## Problem to work on
Reprint each record exactly. Pictures are not reprinted.

Saved entries:
===

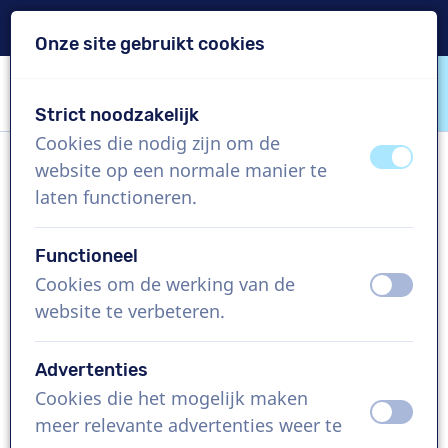
Levering binnen 24u
Onze site gebruikt cookies
Inhoud overslaan
Taalkeuze overslaan
Strict noodzakelijk
VoiceProductions
Cookies die nodig zijn om de
uit
aan
website op een normale manier te
Greg A
laten functioneren.
Man, Canada
Functioneel
US$ 399,95
excl. BTW
Cookies om de werking van de
uit
aan
website te verbeteren.
Bedrijfsfilm , 1 - 250 woorden
Project aanmaken
Advertenties
Cookies die het mogelijk maken
uit
aan
Vraag een custom demo aan
meer relevante advertenties weer te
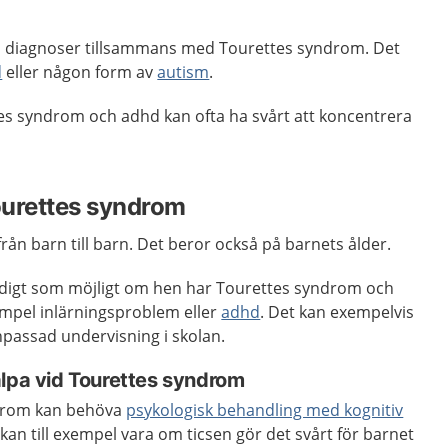
a diagnoser tillsammans med Tourettes syndrom. Det
d
eller någon form av
autism
.
es syndrom och adhd kan ofta ha svårt att koncentrera
ourettes syndrom
rån barn till barn. Det beror också på barnets ålder.
idigt som möjligt om hen har Tourettes syndrom och
xempel inlärningsproblem eller
adhd
. Det kan exempelvis
npassad undervisning i skolan.
älpa vid Tourettes syndrom
drom kan behöva
psykologisk behandling med kognitiv
 kan till exempel vara om ticsen gör det svårt för barnet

===

## Written answer
Levering binnen 24u
Onze site gebruikt cookies
Inhoud overslaan
Taalkeuze overslaan
Strict noodzakelijk
VoiceProductions
Cookies die nodig zijn om de
uit
aan
website op een normale manier te
Greg A
laten functioneren.
Man, Canada
Functioneel
US$ 399,95
excl. BTW
Cookies om de werking van de
uit
aan
website te verbeteren.
Bedrijfsfilm , 1 - 250 woorden
Project aanmaken
Advertenties
Cookies die het mogelijk maken
uit
aan
Vraag een custom demo aan
meer relevante advertenties weer te
a diagnoser tillsammans med Tourettes syndrom. Det
d
eller någon form av
autism
.
es syndrom och adhd kan ofta ha svårt att koncentrera
ourettes syndrom
rån barn till barn. Det beror också på barnets ålder.
idigt som möjligt om hen har Tourettes syndrom och
xempel inlärningsproblem eller
adhd
. Det kan exempelvis
npassad undervisning i skolan.
älpa vid Tourettes syndrom
drom kan behöva
psykologisk behandling med kognitiv
 kan till exempel vara om ticsen gör det svårt för barnet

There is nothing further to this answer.